I’m not sure that everyone is going to want to have the data on their responses downloadable by everyone, though. Not sure I would have put my name on something that was going to make public my shocking lack of knowledge about these collocation things…(seriously, there are privacy issues here.)

Also, it would be worth mentioning whether certain examples come from speech or writing, or could be equally applicable to both. This is different from other languages where the differences aren’t as marked.

There was also a completely free corpus of Chinese on the Web two or three years ago, although I’ve lost the link to it. I used to use it when I was in grad school in Taiwan. I’d be interested to have that link, because while te first 30 days are free, evidently they are planning to charge after that, and frankly I’m not sure how much that would be or whether it would be worth it for me. I enjoy browsing it as a sort of twisted sick kind of recreation (I admit it) but I can always Google to get similar results on a keyword.

ironlady · February 7, 2007, 3:01pm

I’m also not sure how this is getting me anything more than a data set a bit neater than a Google search? It doesn’t really seem ready to handle Chinese.

Example:
I input 實施 (I’m in the Simplified Chinese corpus, but anyway…)
When I go to Word Sketch, it tells me that “醫藥分業” is a subject of 實施. I don’t think so.
Since I already read Chinese, I can tell that this is not the case, but what would a student at an earlier stage of the whole thing think?

I like corpora, don’t get me wrong, but I wonder if this isn’t being brought out a bit hastily in hopes of being able to simply plug in a Chinese corpus and have it work, when the whole basis for grammatical relationships is quite different in Chinese than in, say, the other languages in the system thus far. The whole topic-comment thing is a bear, just for starters. I wonder if there isn’t too much emphasis on word order in the process that determines which words go with which words?

I’d love to be able to use this kind of thing for something and recommend it to students, but I really need to understand how it’s going to be of benefit and what kind of information it’s going to provide that isn’t already available for free on google.com Maybe someone can point me in the right direction??

smithsgj · February 13, 2007, 4:05am

Sorry about the way the answers were made public.
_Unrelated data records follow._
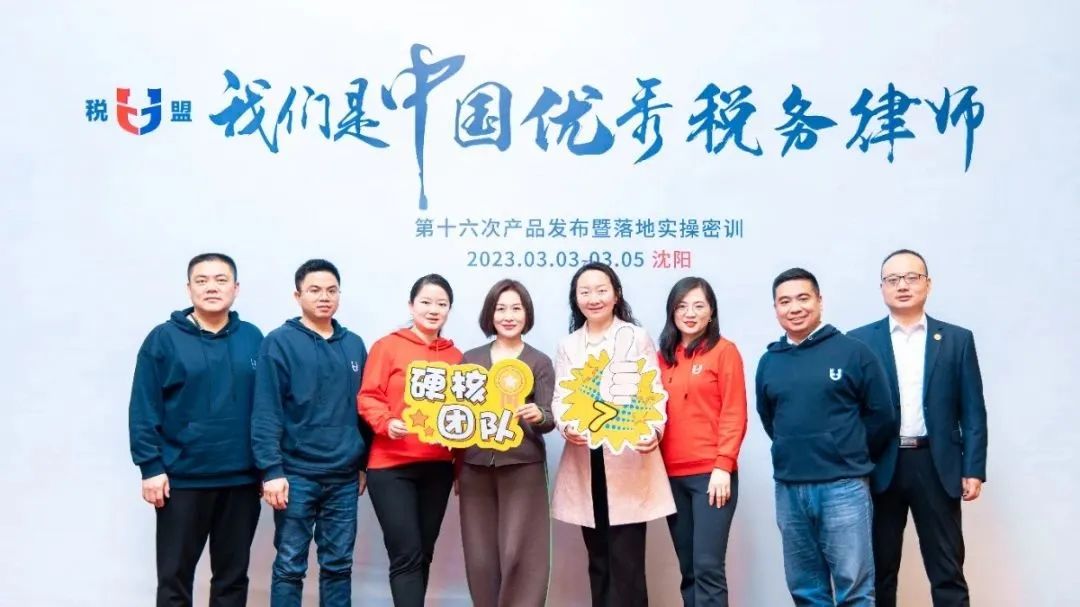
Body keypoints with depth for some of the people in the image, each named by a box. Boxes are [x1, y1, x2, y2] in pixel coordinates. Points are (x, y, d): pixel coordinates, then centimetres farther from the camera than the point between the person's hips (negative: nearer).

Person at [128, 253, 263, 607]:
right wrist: (150, 467, -10)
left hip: (242, 479, 3)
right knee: (175, 576, 8)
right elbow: (143, 410, -5)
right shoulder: (164, 339, -4)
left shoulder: (253, 339, 5)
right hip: (182, 479, -2)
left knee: (233, 575, 13)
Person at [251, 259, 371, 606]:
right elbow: (266, 413, -9)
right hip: (297, 474, -4)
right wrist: (271, 470, -15)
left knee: (338, 565, 12)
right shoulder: (279, 343, -5)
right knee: (290, 566, 4)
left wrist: (364, 463, 13)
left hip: (344, 476, 4)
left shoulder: (354, 345, 9)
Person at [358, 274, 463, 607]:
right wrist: (387, 422, -23)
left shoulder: (455, 356, 8)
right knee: (407, 555, -8)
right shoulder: (388, 346, -2)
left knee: (423, 554, 13)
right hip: (392, 465, -4)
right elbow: (368, 397, -4)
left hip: (438, 466, 4)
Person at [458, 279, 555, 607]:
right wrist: (455, 468, 1)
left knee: (518, 553, -5)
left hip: (522, 466, -2)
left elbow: (549, 419, -4)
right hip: (475, 466, 3)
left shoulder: (540, 362, 3)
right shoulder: (470, 359, 10)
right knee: (480, 555, 6)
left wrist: (538, 416, -26)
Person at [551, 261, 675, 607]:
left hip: (628, 459, -3)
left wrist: (652, 430, -22)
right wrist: (566, 426, -17)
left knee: (626, 561, -6)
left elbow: (654, 393, -2)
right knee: (598, 559, 10)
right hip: (585, 462, 4)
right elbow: (561, 398, 6)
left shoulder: (637, 338, 5)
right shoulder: (568, 346, 15)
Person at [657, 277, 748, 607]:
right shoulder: (664, 357, 13)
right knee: (688, 570, 10)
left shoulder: (724, 351, -1)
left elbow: (734, 415, -5)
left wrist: (723, 465, -13)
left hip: (711, 473, -5)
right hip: (672, 475, 5)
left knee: (707, 567, -7)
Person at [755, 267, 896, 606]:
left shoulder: (853, 352, -4)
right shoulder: (768, 362, 6)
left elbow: (882, 416, 0)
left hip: (844, 486, -4)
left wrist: (852, 459, 8)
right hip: (788, 489, 4)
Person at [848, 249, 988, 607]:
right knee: (879, 570, 9)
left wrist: (974, 469, -3)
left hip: (936, 465, 0)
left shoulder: (957, 339, 6)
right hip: (880, 467, 0)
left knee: (947, 572, 5)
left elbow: (973, 412, 4)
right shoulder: (860, 341, 4)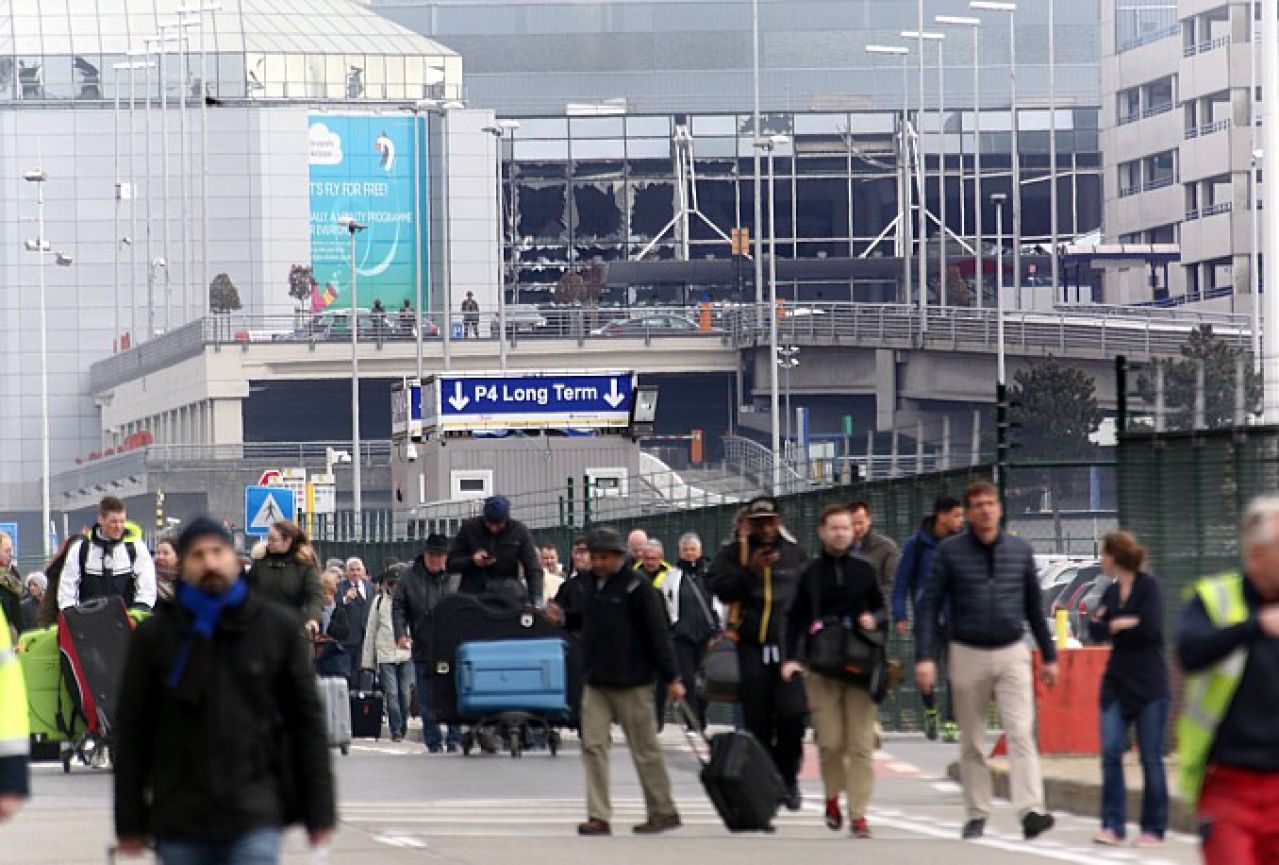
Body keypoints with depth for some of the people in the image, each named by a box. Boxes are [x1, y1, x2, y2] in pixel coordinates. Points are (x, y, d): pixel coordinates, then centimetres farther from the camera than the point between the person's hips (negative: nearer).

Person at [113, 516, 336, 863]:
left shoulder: (278, 628, 4)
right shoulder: (154, 636, 3)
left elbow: (307, 720, 6)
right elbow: (132, 729, 5)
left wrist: (320, 812, 1)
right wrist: (129, 823, 2)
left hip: (255, 819, -1)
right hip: (180, 824, 1)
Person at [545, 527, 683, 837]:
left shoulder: (636, 587, -12)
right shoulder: (588, 583, 8)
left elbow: (658, 633, -12)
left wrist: (671, 678, -13)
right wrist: (563, 618, 2)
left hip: (631, 683, -6)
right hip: (595, 681, 6)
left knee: (645, 748, 3)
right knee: (593, 745, -2)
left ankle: (663, 812, 14)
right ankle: (598, 817, -2)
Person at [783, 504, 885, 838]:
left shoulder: (864, 570, 7)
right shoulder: (811, 572, 8)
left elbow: (883, 608, 15)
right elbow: (795, 619, 12)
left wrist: (874, 619, -8)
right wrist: (791, 657, 1)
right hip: (820, 666, 0)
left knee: (861, 743, -5)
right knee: (830, 741, -5)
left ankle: (858, 813, -4)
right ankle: (832, 796, 20)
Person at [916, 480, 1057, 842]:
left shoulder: (1021, 551, 6)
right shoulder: (950, 552, -1)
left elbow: (1034, 606, 14)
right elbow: (929, 605, -2)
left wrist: (1049, 655, 15)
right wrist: (925, 656, -12)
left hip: (1012, 653, 0)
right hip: (968, 654, 0)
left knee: (1021, 733, -13)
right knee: (971, 743, 7)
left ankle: (1031, 811, -22)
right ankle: (977, 815, 17)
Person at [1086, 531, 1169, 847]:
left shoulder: (1148, 586, -6)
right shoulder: (1112, 592, 13)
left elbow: (1150, 628, -18)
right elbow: (1096, 631, 5)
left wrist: (1114, 625, -6)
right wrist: (1125, 624, -12)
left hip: (1149, 686, -6)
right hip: (1117, 682, 6)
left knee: (1151, 758, -1)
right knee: (1111, 752, -4)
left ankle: (1153, 828, 6)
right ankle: (1113, 825, -1)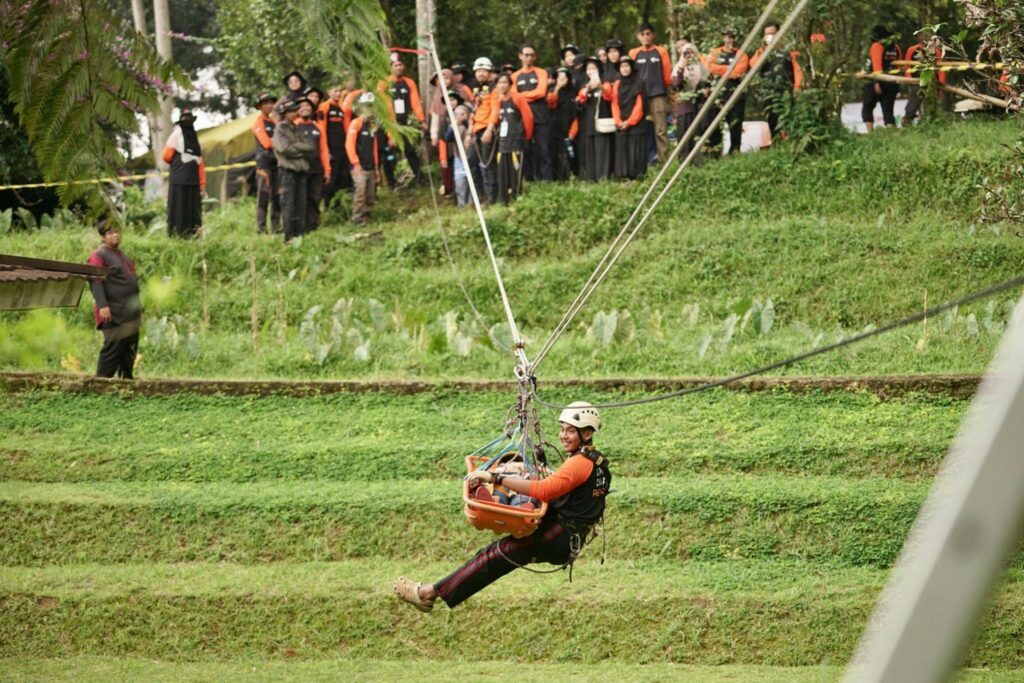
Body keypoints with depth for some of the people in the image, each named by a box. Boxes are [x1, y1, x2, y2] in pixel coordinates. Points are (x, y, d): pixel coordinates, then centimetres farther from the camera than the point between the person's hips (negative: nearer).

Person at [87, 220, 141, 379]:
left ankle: (127, 378, 19)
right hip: (114, 313, -9)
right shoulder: (98, 256, -8)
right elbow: (96, 282, -18)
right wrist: (102, 305, -27)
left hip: (130, 312, 9)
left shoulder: (121, 255, 21)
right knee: (113, 347, -13)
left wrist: (138, 306, 27)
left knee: (130, 348, 11)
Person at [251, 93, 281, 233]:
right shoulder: (258, 122, -5)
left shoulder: (274, 121, 17)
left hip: (276, 160, 7)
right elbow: (266, 143, -14)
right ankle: (260, 227, -12)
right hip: (264, 160, -7)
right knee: (263, 195, -11)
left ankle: (276, 226, 13)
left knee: (277, 195, 8)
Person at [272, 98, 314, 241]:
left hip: (301, 169, 6)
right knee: (288, 204, -6)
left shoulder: (297, 129, 16)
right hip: (288, 169, -6)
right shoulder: (280, 130, -2)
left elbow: (310, 147, 7)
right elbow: (285, 149, -15)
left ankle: (300, 233, 10)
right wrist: (301, 148, -3)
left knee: (301, 204, 5)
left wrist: (295, 147, -5)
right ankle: (289, 236, -6)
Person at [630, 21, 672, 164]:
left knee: (661, 129, -7)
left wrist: (667, 91, 7)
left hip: (658, 95, -2)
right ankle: (646, 160, 8)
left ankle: (664, 160, -7)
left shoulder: (661, 52, 5)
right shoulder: (634, 54, 9)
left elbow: (667, 75, 6)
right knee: (643, 130, 3)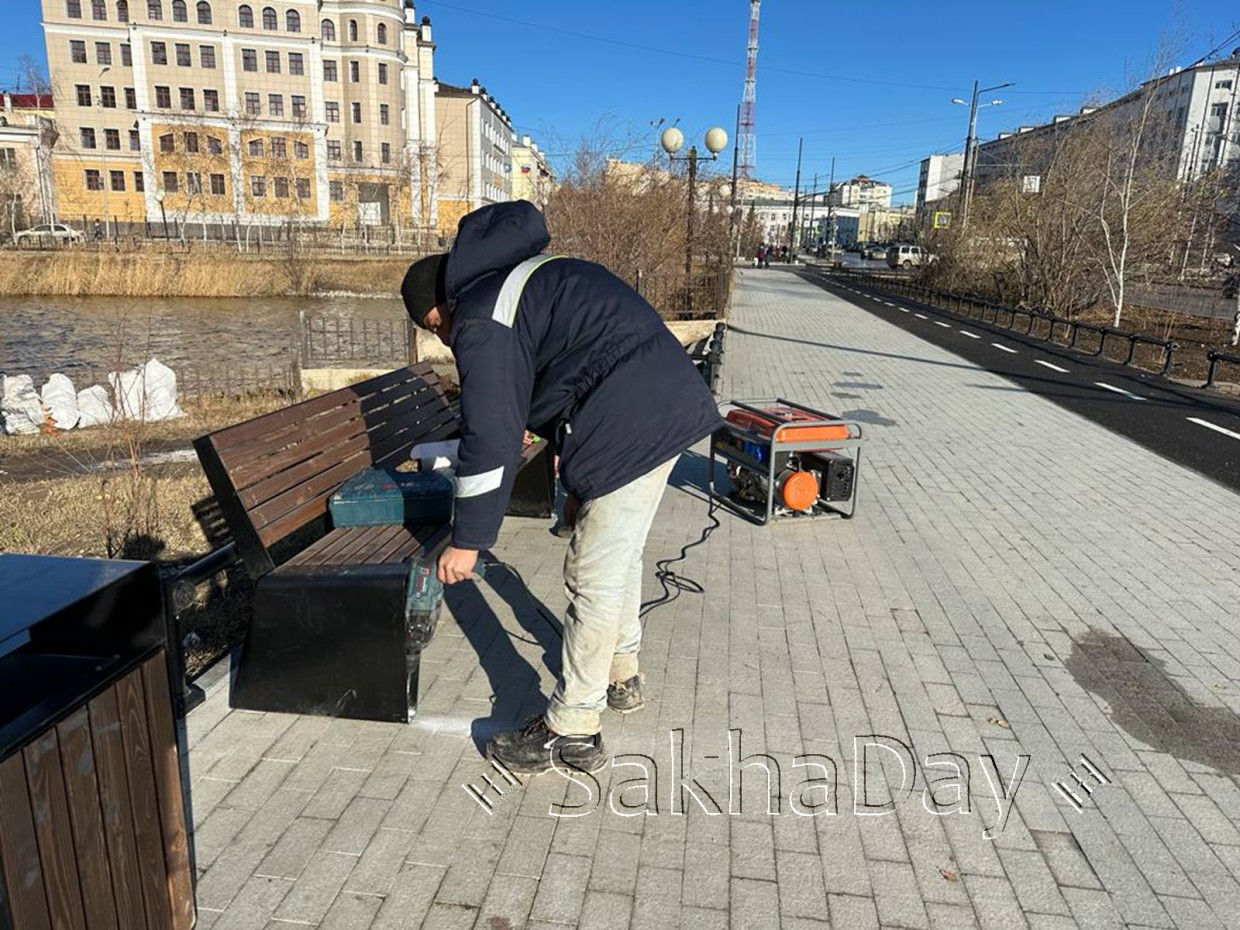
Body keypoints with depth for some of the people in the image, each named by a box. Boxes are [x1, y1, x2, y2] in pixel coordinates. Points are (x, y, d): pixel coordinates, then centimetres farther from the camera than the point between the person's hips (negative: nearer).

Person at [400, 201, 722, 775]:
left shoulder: (479, 321, -8)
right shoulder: (522, 279, 24)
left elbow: (491, 437, -12)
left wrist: (468, 540, -3)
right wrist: (579, 484, 31)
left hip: (629, 427, -10)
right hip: (671, 400, 10)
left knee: (593, 579, 0)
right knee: (621, 556, 24)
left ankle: (572, 733, 15)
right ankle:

That issue is now resolved: please now go ahead and take the pre-test, by going to http://mcu.edu.tw/~ssmith/walkthrough. Your answers will NOT now be available anywhere on the web!

Ironlady, check http://www.sinica.edu.tw/ftms-bin/kiwi1/mkiwi.sh

http://bowland-files.lancs.ac.uk/corplang/lcmc/

I’ll get back on your other points: but please bear in mind that Sketch Engine is a corpus query tool, not a corpus! It can be applied to any suitable marked up corpus, but works best with a truly huge corpus like Chinese Gigaword.

The grammar rules for SkE were indeed written for English, this is true. However

a) they are being developed to take account of (EG) 把 / 將 construction (the error you spotted was to do with verb subject/object wasn’t it?)

b) SkE uses grammatical patterns to find collocates. It is not intended to be a grammar teaching tool at all! I can see how people could be misled into thnking it is, and I’ll think about that issue more. Thank you for raising it.

I’ll get back on other points fairly soon.

smithsgj · April 9, 2007, 12:51am

For those who were kind enough to complete the online pre-test a few weeks back:

If you didn’t get our email, would you mind going to

http://myweb.scu.edu.tw/~mralice/SimplifiedlPostTest.htm

or

http://myweb.scu.edu.tw/~mralice/TraditionalPostTest.htm

to do the second part of the questionnaire?

Thanks very much!

ironlady · April 9, 2007, 12:42pm

I hate to always sound like the devil’s advocate, but what is a post-test without any control of the treatment in the intervening period going to show? Some have used the product extensively; others haven’t touched it. I don’t see detailed questions at the beginning to really separate degrees of use (and how do you do that anyway, given different Mandarin levels, and so on) so unless each individual user is being taken as a group for statistical purposes – which makes statistics meaningless --…???